At last, on the western horizon, she saw buildings, complicated walls, a thing like a stepped pyramid, all made gray and misty by distance. Smoke rose up from many fires, and as they drew closer Emeline saw soldiers watching vigilantly from towers on the walls.

Babylon! She shivered with a feeling of unreality; for the first time since landing in Europe she had the genuine sense that she was stepping back in time.

The city’s walls were impressive enough in themselves, a triple circuit of baked brick and rubble that must have stretched fifteen miles around, all surrounded by a moat. They came to a bridge over the moat. The guards there evidently recognized Bloom, and waved the party across.

They approached the grandest of the gates in the city walls.

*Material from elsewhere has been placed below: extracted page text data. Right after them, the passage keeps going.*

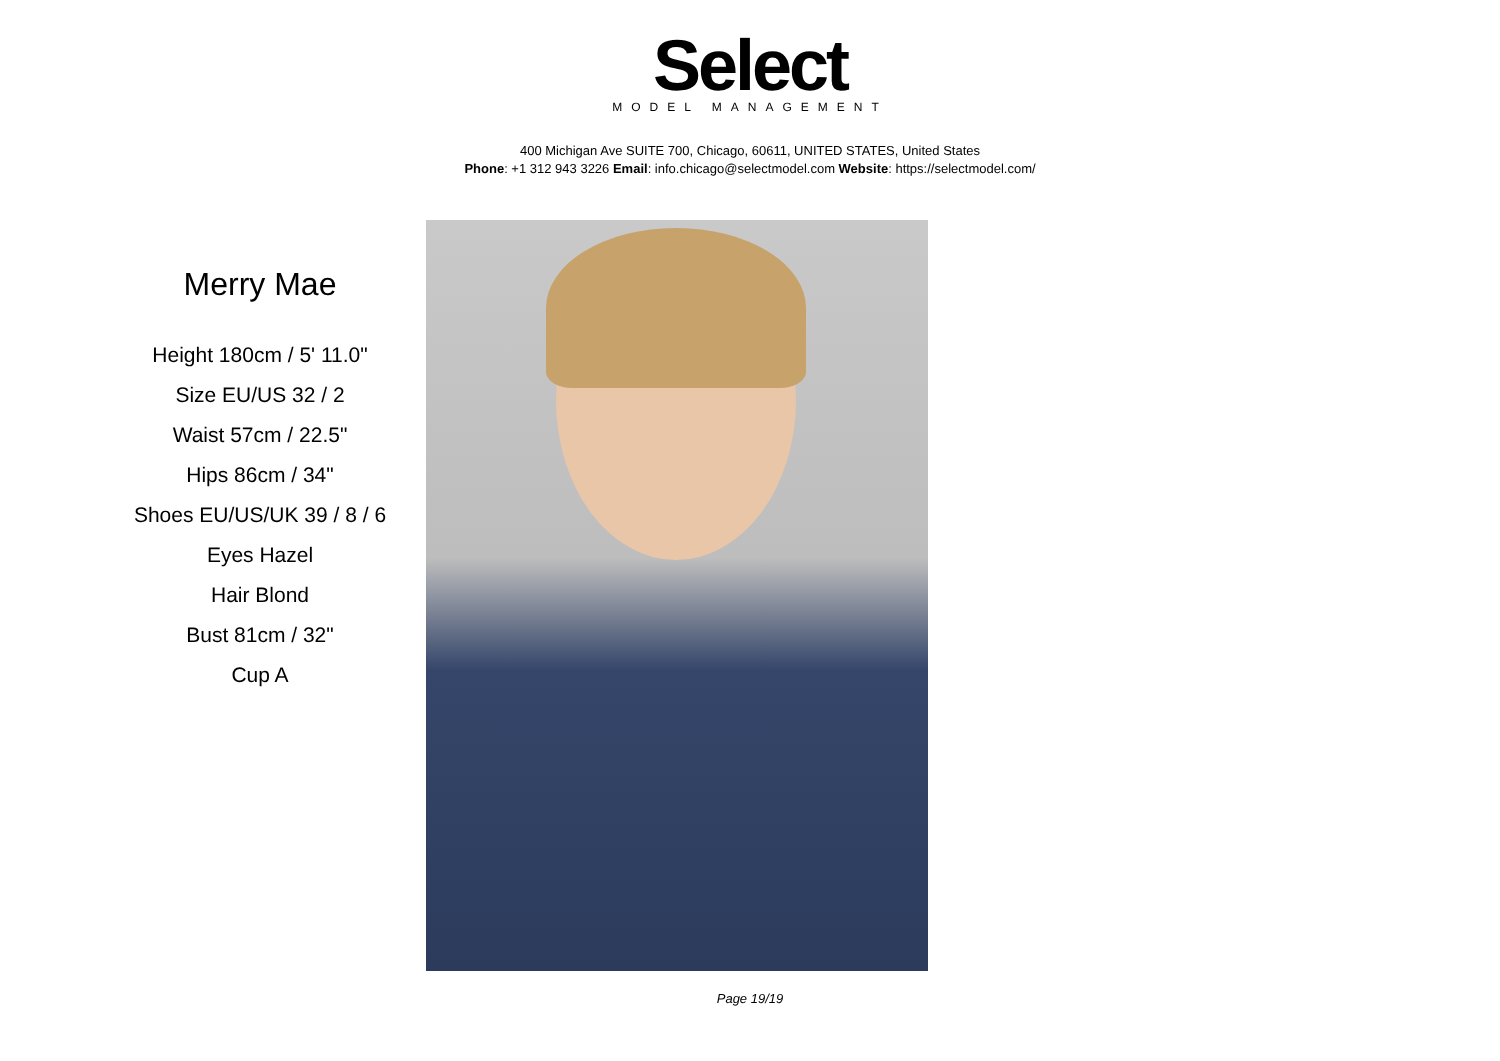Select
MODEL MANAGEMENT
400 Michigan Ave SUITE 700, Chicago, 60611, UNITED STATES, United States
Phone: +1 312 943 3226 Email: info.chicago@selectmodel.com Website: https://selectmodel.com/
Merry Mae
Height 180cm / 5' 11.0"
Size EU/US 32 / 2
Waist 57cm / 22.5"
Hips 86cm / 34"
Shoes EU/US/UK 39 / 8 / 6
Eyes Hazel
Hair Blond
Bust 81cm / 32"
Cup A
Page 19/19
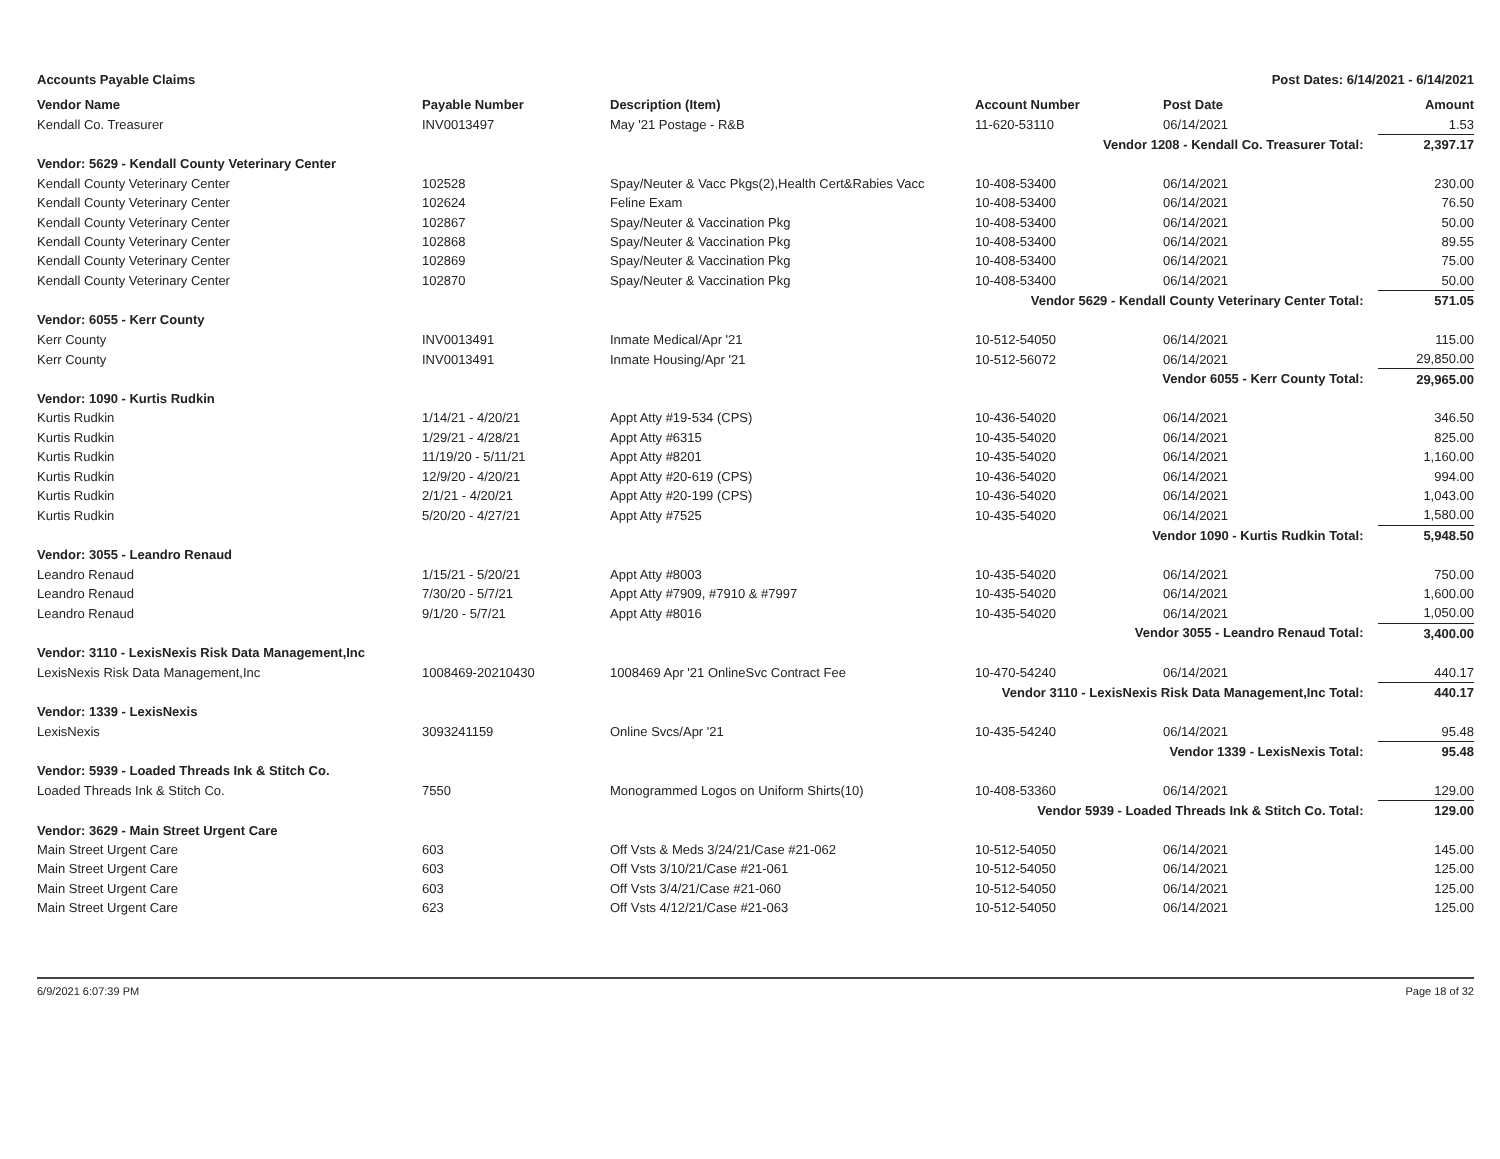Accounts Payable Claims Post Dates: 6/14/2021 - 6/14/2021
| Vendor Name | Payable Number | Description (Item) | Account Number | Post Date | Amount |
| --- | --- | --- | --- | --- | --- |
| Kendall Co. Treasurer | INV0013497 | May '21 Postage - R&B | 11-620-53110 | 06/14/2021 | 1.53 |
| Vendor 1208 - Kendall Co. Treasurer Total: | | | | | 2,397.17 |
| Vendor: 5629 - Kendall County Veterinary Center | | | | | |
| Kendall County Veterinary Center | 102528 | Spay/Neuter & Vacc Pkgs(2),Health Cert&Rabies Vacc | 10-408-53400 | 06/14/2021 | 230.00 |
| Kendall County Veterinary Center | 102624 | Feline Exam | 10-408-53400 | 06/14/2021 | 76.50 |
| Kendall County Veterinary Center | 102867 | Spay/Neuter & Vaccination Pkg | 10-408-53400 | 06/14/2021 | 50.00 |
| Kendall County Veterinary Center | 102868 | Spay/Neuter & Vaccination Pkg | 10-408-53400 | 06/14/2021 | 89.55 |
| Kendall County Veterinary Center | 102869 | Spay/Neuter & Vaccination Pkg | 10-408-53400 | 06/14/2021 | 75.00 |
| Kendall County Veterinary Center | 102870 | Spay/Neuter & Vaccination Pkg | 10-408-53400 | 06/14/2021 | 50.00 |
| Vendor 5629 - Kendall County Veterinary Center Total: | | | | | 571.05 |
| Vendor: 6055 - Kerr County | | | | | |
| Kerr County | INV0013491 | Inmate Medical/Apr '21 | 10-512-54050 | 06/14/2021 | 115.00 |
| Kerr County | INV0013491 | Inmate Housing/Apr '21 | 10-512-56072 | 06/14/2021 | 29,850.00 |
| Vendor 6055 - Kerr County Total: | | | | | 29,965.00 |
| Vendor: 1090 - Kurtis Rudkin | | | | | |
| Kurtis Rudkin | 1/14/21 - 4/20/21 | Appt Atty #19-534 (CPS) | 10-436-54020 | 06/14/2021 | 346.50 |
| Kurtis Rudkin | 1/29/21 - 4/28/21 | Appt Atty #6315 | 10-435-54020 | 06/14/2021 | 825.00 |
| Kurtis Rudkin | 11/19/20 - 5/11/21 | Appt Atty #8201 | 10-435-54020 | 06/14/2021 | 1,160.00 |
| Kurtis Rudkin | 12/9/20 - 4/20/21 | Appt Atty #20-619 (CPS) | 10-436-54020 | 06/14/2021 | 994.00 |
| Kurtis Rudkin | 2/1/21 - 4/20/21 | Appt Atty #20-199 (CPS) | 10-436-54020 | 06/14/2021 | 1,043.00 |
| Kurtis Rudkin | 5/20/20 - 4/27/21 | Appt Atty #7525 | 10-435-54020 | 06/14/2021 | 1,580.00 |
| Vendor 1090 - Kurtis Rudkin Total: | | | | | 5,948.50 |
| Vendor: 3055 - Leandro Renaud | | | | | |
| Leandro Renaud | 1/15/21 - 5/20/21 | Appt Atty #8003 | 10-435-54020 | 06/14/2021 | 750.00 |
| Leandro Renaud | 7/30/20 - 5/7/21 | Appt Atty #7909, #7910 & #7997 | 10-435-54020 | 06/14/2021 | 1,600.00 |
| Leandro Renaud | 9/1/20 - 5/7/21 | Appt Atty #8016 | 10-435-54020 | 06/14/2021 | 1,050.00 |
| Vendor 3055 - Leandro Renaud Total: | | | | | 3,400.00 |
| Vendor: 3110 - LexisNexis Risk Data Management,Inc | | | | | |
| LexisNexis Risk Data Management,Inc | 1008469-20210430 | 1008469 Apr '21 OnlineSvc Contract Fee | 10-470-54240 | 06/14/2021 | 440.17 |
| Vendor 3110 - LexisNexis Risk Data Management,Inc Total: | | | | | 440.17 |
| Vendor: 1339 - LexisNexis | | | | | |
| LexisNexis | 3093241159 | Online Svcs/Apr '21 | 10-435-54240 | 06/14/2021 | 95.48 |
| Vendor 1339 - LexisNexis Total: | | | | | 95.48 |
| Vendor: 5939 - Loaded Threads Ink & Stitch Co. | | | | | |
| Loaded Threads Ink & Stitch Co. | 7550 | Monogrammed Logos on Uniform Shirts(10) | 10-408-53360 | 06/14/2021 | 129.00 |
| Vendor 5939 - Loaded Threads Ink & Stitch Co. Total: | | | | | 129.00 |
| Vendor: 3629 - Main Street Urgent Care | | | | | |
| Main Street Urgent Care | 603 | Off Vsts & Meds 3/24/21/Case #21-062 | 10-512-54050 | 06/14/2021 | 145.00 |
| Main Street Urgent Care | 603 | Off Vsts 3/10/21/Case #21-061 | 10-512-54050 | 06/14/2021 | 125.00 |
| Main Street Urgent Care | 603 | Off Vsts 3/4/21/Case #21-060 | 10-512-54050 | 06/14/2021 | 125.00 |
| Main Street Urgent Care | 623 | Off Vsts 4/12/21/Case #21-063 | 10-512-54050 | 06/14/2021 | 125.00 |
6/9/2021 6:07:39 PM Page 18 of 32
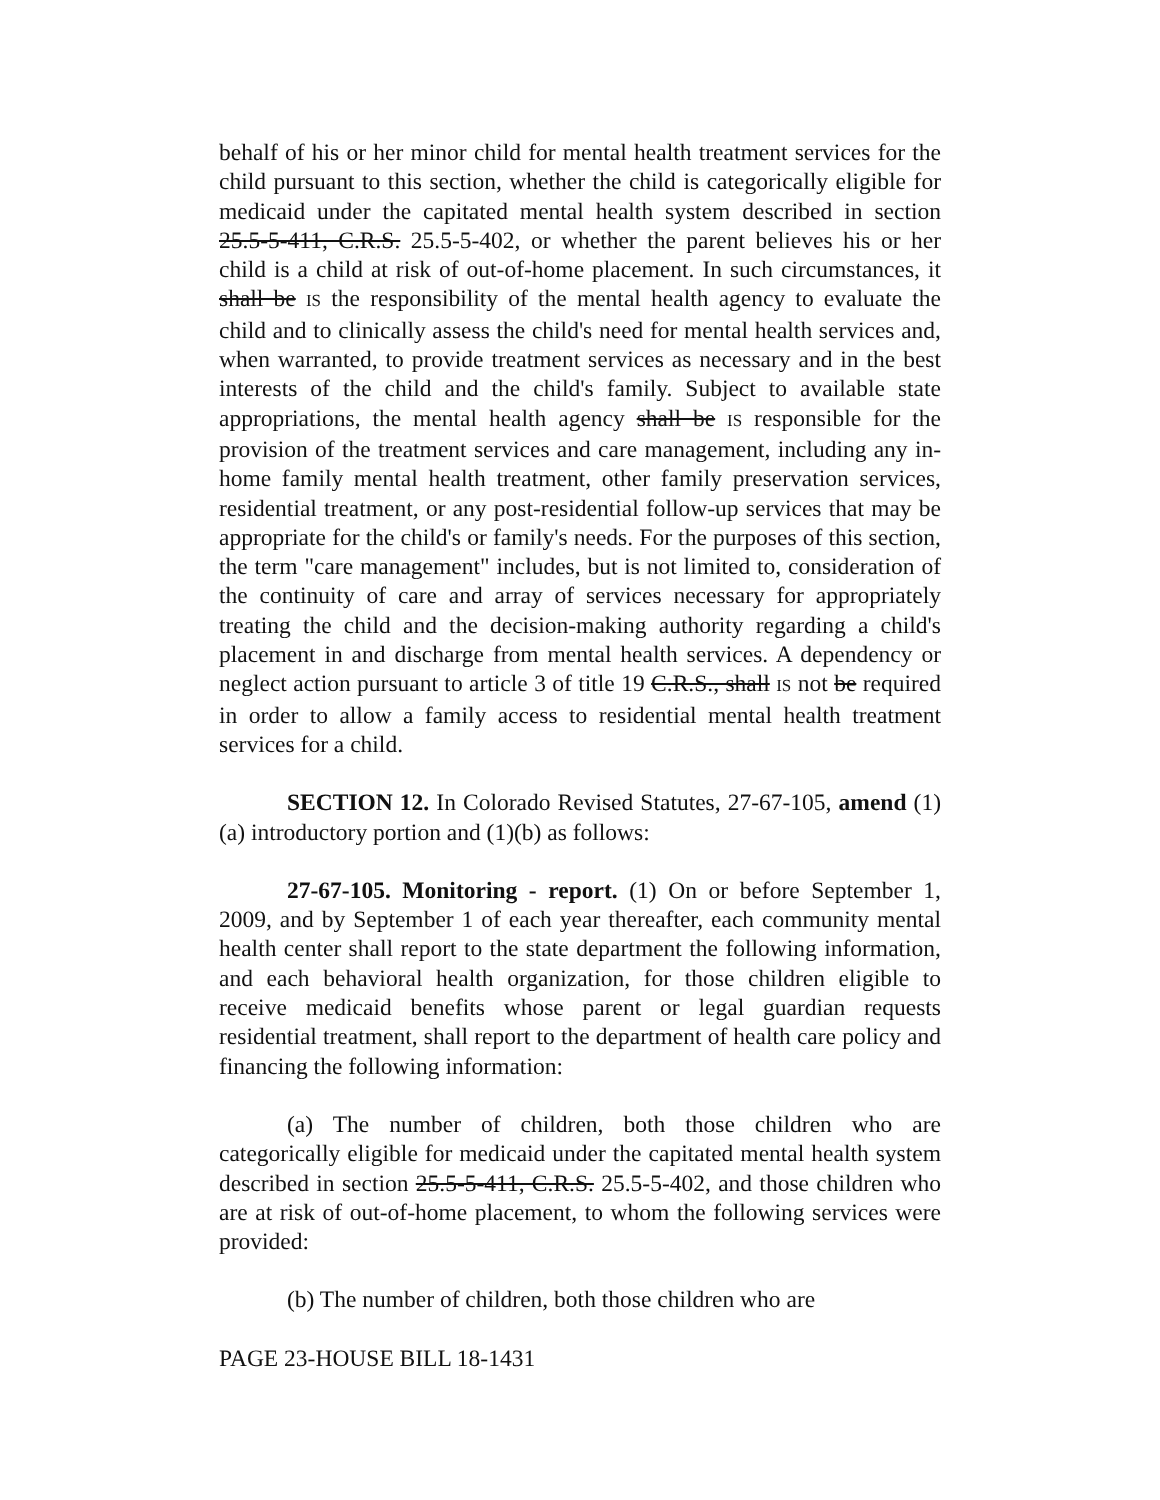behalf of his or her minor child for mental health treatment services for the child pursuant to this section, whether the child is categorically eligible for medicaid under the capitated mental health system described in section 25.5-5-411, C.R.S. 25.5-5-402, or whether the parent believes his or her child is a child at risk of out-of-home placement. In such circumstances, it shall be IS the responsibility of the mental health agency to evaluate the child and to clinically assess the child's need for mental health services and, when warranted, to provide treatment services as necessary and in the best interests of the child and the child's family. Subject to available state appropriations, the mental health agency shall be IS responsible for the provision of the treatment services and care management, including any in-home family mental health treatment, other family preservation services, residential treatment, or any post-residential follow-up services that may be appropriate for the child's or family's needs. For the purposes of this section, the term "care management" includes, but is not limited to, consideration of the continuity of care and array of services necessary for appropriately treating the child and the decision-making authority regarding a child's placement in and discharge from mental health services. A dependency or neglect action pursuant to article 3 of title 19 C.R.S., shall IS not be required in order to allow a family access to residential mental health treatment services for a child.
SECTION 12. In Colorado Revised Statutes, 27-67-105, amend (1)(a) introductory portion and (1)(b) as follows:
27-67-105. Monitoring - report. (1) On or before September 1, 2009, and by September 1 of each year thereafter, each community mental health center shall report to the state department the following information, and each behavioral health organization, for those children eligible to receive medicaid benefits whose parent or legal guardian requests residential treatment, shall report to the department of health care policy and financing the following information:
(a) The number of children, both those children who are categorically eligible for medicaid under the capitated mental health system described in section 25.5-5-411, C.R.S. 25.5-5-402, and those children who are at risk of out-of-home placement, to whom the following services were provided:
(b) The number of children, both those children who are
PAGE 23-HOUSE BILL 18-1431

This was a high-arched passage set between two heavy square towers. Even to reach the gate the Stone Men, grunting, had to haul the phaeton up a ramp to a platform perhaps fifteen yards above ground level.

The gate itself towered twenty yards or more above Emeline’s head, and she peered up as they passed through it. This, Bloom murmured, was the Ishtar Gate. Its surfaces were covered in glazed brickwork, a haunting royal blue surface across which dragons and bulls danced. The Stone Men did not look up at this marvel, but kept their eyes fixed on the trampled dirt at their feet.

The city within the walls was laid out in a rough rectangle, its plan spanning the river, the Euphrates. The party had entered from the north, on the east side of the river, and now the phaeton rolled south down a broad avenue, passing magnificent, baffling buildings. Emeline glimpsed statues and fountains, and every wall surface was decorated with dazzling glazed bricks and molded with lions and rosettes.